Mountaineers Are Taking a New Route Up Everest
They’ll forge their path sans sherpas or oxygen tanks
Mount Everest is one of the most dangerous mountains in the world, and last year more people died trying to climb it than ever before. Now, a group of German and Canadian mountaineers has mapped a new route up the mountain—and they're attempting to climb it without Sherpas or oxygen tanks.
Climbers usually take one of two main routes up Everest, Mark Synnott reports for National Geographic: there have been 4,421 ascents up the mountain’s Southeast Ridge and 2,580 up the North Ridge. But given recent prohibitions against a portion of the most popular route, due to a series of deaths, climbers are looking for new ways to tackle the mountain that’s on every elite mountaineer’s bucket list.

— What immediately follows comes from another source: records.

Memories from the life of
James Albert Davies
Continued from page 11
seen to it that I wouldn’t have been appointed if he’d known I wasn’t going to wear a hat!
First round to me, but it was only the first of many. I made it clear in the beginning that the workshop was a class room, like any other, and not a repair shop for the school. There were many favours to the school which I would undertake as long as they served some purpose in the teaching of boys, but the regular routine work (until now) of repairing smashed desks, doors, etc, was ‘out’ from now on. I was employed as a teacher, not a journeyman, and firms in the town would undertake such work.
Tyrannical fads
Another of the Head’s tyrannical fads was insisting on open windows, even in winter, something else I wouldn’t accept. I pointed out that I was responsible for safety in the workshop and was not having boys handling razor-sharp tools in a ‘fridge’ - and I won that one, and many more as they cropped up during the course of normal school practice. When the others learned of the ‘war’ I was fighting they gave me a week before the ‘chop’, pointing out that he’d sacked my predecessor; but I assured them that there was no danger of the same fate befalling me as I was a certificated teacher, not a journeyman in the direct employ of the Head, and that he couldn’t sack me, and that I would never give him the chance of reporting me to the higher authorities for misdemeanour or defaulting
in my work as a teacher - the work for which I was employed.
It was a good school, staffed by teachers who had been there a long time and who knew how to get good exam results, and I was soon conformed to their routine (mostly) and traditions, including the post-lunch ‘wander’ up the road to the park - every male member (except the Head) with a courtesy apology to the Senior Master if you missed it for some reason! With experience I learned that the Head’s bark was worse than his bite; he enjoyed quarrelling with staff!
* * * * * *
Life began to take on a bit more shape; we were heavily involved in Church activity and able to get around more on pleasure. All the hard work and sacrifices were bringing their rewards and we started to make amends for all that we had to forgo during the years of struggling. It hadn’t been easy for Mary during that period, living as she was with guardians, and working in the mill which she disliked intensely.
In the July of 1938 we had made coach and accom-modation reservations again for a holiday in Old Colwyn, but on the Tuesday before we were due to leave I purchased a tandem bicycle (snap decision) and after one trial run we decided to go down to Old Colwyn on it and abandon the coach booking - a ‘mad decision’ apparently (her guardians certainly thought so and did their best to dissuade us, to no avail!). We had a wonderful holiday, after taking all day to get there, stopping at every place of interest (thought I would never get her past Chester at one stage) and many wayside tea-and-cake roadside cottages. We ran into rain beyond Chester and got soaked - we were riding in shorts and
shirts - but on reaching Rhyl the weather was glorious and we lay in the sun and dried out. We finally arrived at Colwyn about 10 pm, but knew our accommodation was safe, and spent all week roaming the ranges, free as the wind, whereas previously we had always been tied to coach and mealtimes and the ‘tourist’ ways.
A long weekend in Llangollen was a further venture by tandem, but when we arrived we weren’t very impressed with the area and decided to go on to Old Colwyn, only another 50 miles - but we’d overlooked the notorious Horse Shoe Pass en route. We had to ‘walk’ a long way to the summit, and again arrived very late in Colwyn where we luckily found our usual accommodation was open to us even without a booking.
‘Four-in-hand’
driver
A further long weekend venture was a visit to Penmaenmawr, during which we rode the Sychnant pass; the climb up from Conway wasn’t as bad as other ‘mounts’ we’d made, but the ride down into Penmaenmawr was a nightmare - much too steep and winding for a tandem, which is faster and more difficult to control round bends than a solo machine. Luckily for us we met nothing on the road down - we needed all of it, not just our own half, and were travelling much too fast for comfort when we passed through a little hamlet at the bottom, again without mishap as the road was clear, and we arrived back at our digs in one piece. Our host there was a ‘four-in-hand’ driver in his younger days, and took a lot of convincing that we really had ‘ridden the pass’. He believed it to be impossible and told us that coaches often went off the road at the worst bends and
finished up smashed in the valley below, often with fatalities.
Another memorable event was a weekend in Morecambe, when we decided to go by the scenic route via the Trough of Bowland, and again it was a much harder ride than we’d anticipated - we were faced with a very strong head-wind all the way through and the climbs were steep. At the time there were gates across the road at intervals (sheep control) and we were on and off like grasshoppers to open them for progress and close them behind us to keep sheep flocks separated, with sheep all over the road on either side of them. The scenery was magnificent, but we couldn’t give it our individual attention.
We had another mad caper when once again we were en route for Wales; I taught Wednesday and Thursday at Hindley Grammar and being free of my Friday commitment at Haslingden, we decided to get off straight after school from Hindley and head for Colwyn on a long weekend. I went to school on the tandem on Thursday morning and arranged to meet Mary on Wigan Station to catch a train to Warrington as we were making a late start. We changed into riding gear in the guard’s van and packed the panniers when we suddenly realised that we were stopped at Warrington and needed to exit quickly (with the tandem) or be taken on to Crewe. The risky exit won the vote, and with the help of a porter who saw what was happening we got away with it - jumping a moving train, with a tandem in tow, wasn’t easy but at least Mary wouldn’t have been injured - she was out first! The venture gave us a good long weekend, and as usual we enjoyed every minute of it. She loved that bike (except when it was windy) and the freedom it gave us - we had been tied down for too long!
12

Raphael Slawinski, who will scale the new route with Daniel Bartsch and David Goettler, tells Synnott that he was drawn to the idea of forging a new path, but that he also wanted to avoid the crowds on other routes. His team will climb Alpine style, which requires no guides or fixed ropes. Though the team will be vulnerable to the elements, Slawinski says they’ll relish the freedom of an ascent that doesn’t depend on a “fire escape” of pre-fixed ropes.
The team will tackle 50-degree inclines along the route, which will take them from 21,325 feet to over 26,000 feet along the mountain’s Northeast Face before joining the traditional North Ridge route. Slawinski tells Synnott that though he can’t predict what conditions they’ll face, he plans on climbing without ropes if possible—and if his body can face the climb without supplemental oxygen.

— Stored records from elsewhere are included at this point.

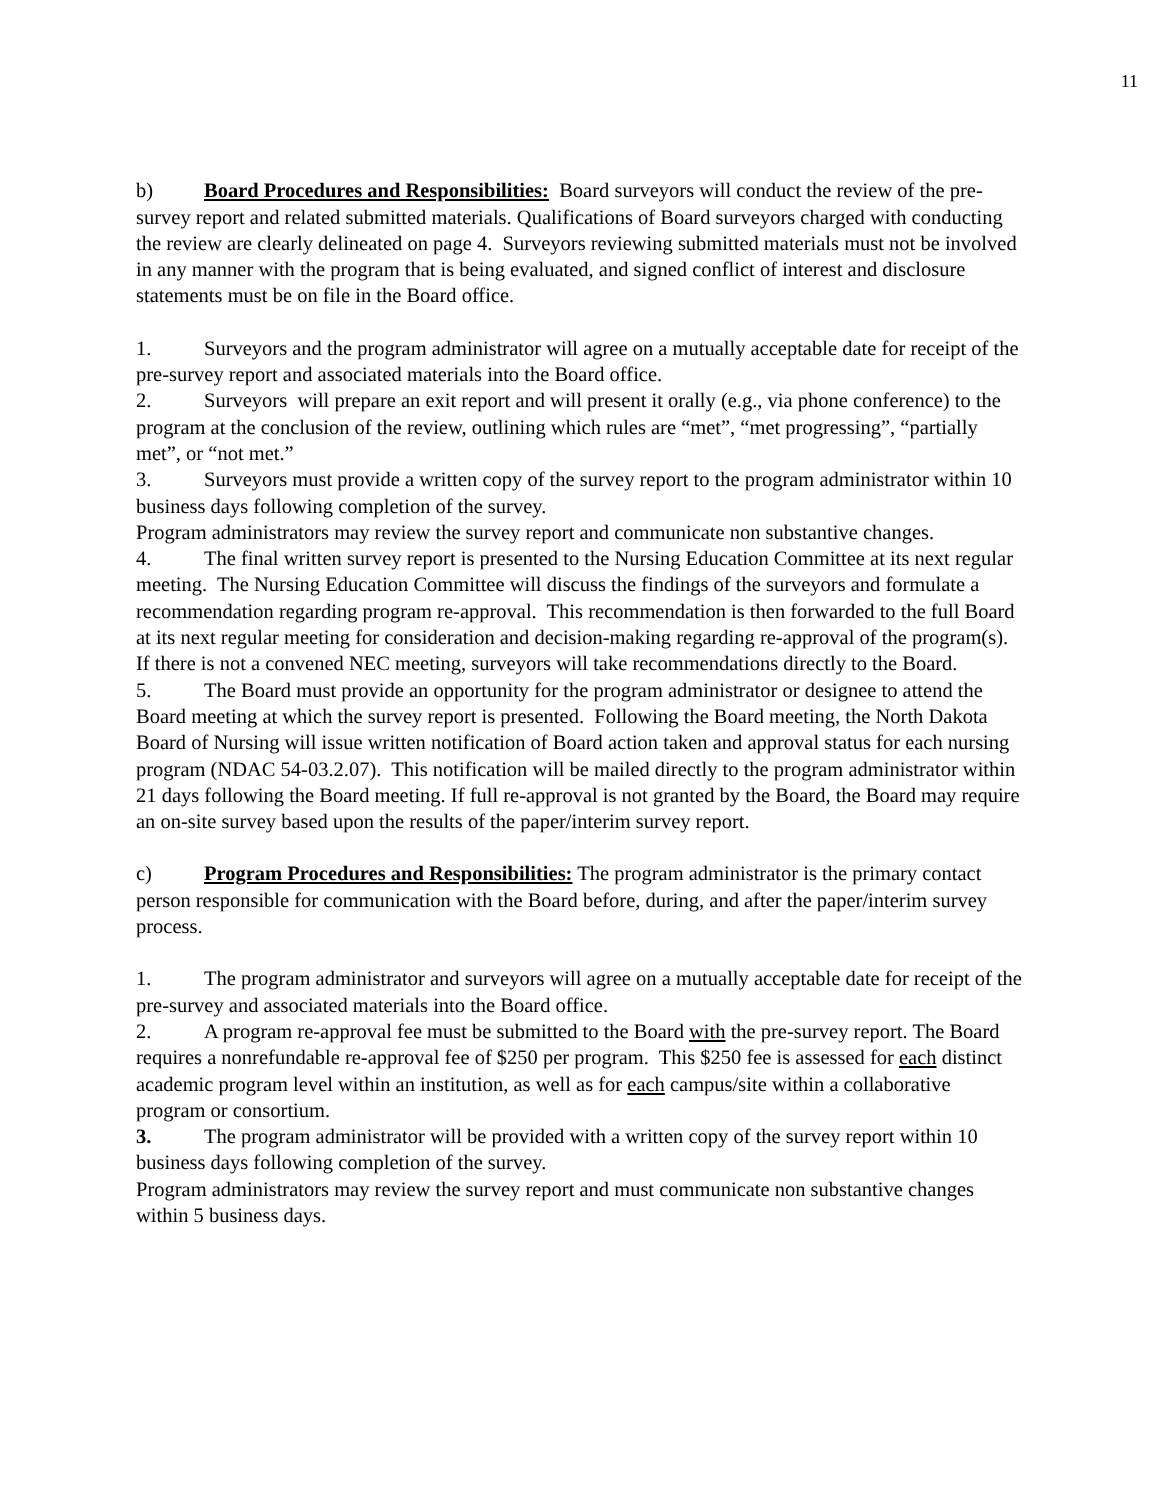11
b) Board Procedures and Responsibilities: Board surveyors will conduct the review of the pre-survey report and related submitted materials. Qualifications of Board surveyors charged with conducting the review are clearly delineated on page 4. Surveyors reviewing submitted materials must not be involved in any manner with the program that is being evaluated, and signed conflict of interest and disclosure statements must be on file in the Board office.
1. Surveyors and the program administrator will agree on a mutually acceptable date for receipt of the pre-survey report and associated materials into the Board office.
2. Surveyors will prepare an exit report and will present it orally (e.g., via phone conference) to the program at the conclusion of the review, outlining which rules are “met”, “met progressing”, “partially met”, or “not met.”
3. Surveyors must provide a written copy of the survey report to the program administrator within 10 business days following completion of the survey.
Program administrators may review the survey report and communicate non substantive changes.
4. The final written survey report is presented to the Nursing Education Committee at its next regular meeting. The Nursing Education Committee will discuss the findings of the surveyors and formulate a recommendation regarding program re-approval. This recommendation is then forwarded to the full Board at its next regular meeting for consideration and decision-making regarding re-approval of the program(s). If there is not a convened NEC meeting, surveyors will take recommendations directly to the Board.
5. The Board must provide an opportunity for the program administrator or designee to attend the Board meeting at which the survey report is presented. Following the Board meeting, the North Dakota Board of Nursing will issue written notification of Board action taken and approval status for each nursing program (NDAC 54-03.2.07). This notification will be mailed directly to the program administrator within 21 days following the Board meeting. If full re-approval is not granted by the Board, the Board may require an on-site survey based upon the results of the paper/interim survey report.
c) Program Procedures and Responsibilities: The program administrator is the primary contact person responsible for communication with the Board before, during, and after the paper/interim survey process.
1. The program administrator and surveyors will agree on a mutually acceptable date for receipt of the pre-survey and associated materials into the Board office.
2. A program re-approval fee must be submitted to the Board with the pre-survey report. The Board requires a nonrefundable re-approval fee of $250 per program. This $250 fee is assessed for each distinct academic program level within an institution, as well as for each campus/site within a collaborative program or consortium.
3. The program administrator will be provided with a written copy of the survey report within 10 business days following completion of the survey.
Program administrators may review the survey report and must communicate non substantive changes within 5 business days.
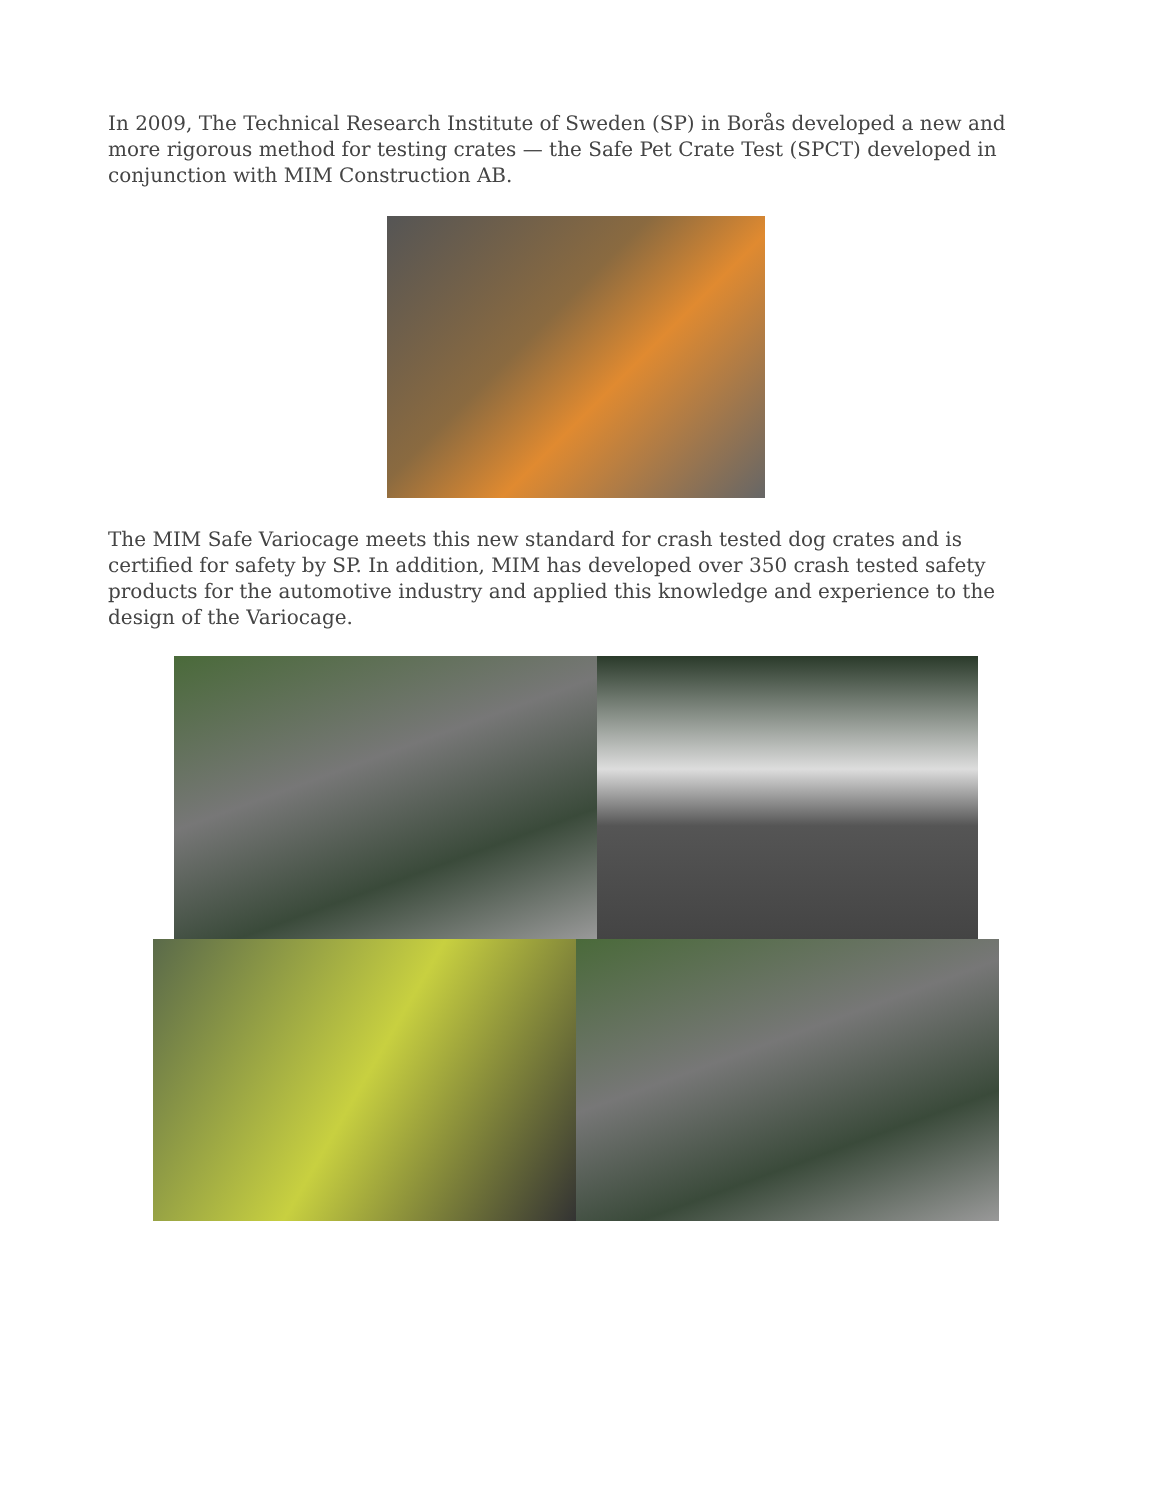In 2009, The Technical Research Institute of Sweden (SP) in Borås developed a new and more rigorous method for testing crates — the Safe Pet Crate Test (SPCT) developed in conjunction with MIM Construction AB.
The MIM Safe Variocage meets this new standard for crash tested dog crates and is certified for safety by SP. In addition, MIM has developed over 350 crash tested safety products for the automotive industry and applied this knowledge and experience to the design of the Variocage.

Mount Everest's popularity has raised concerns about everything from the use of helicopters to health concerns related to human waste left on the trail. And forging a new route doesn't necessarily solve any of those problems. But Slawinski insists that there’s still value in the ascent of a lifetime:
I think maybe some people don’t see the value of an activity like climbing. To some extent, I agree, because there is no social value to climbing. We are not making the world a better place. This is a very selfish activity. The only person who really benefits from this is me. I am doing this for myself, and I try to be quite honest about that. In the end, we get to choose how we spend our time and this is how I choose to spend the next couple of months.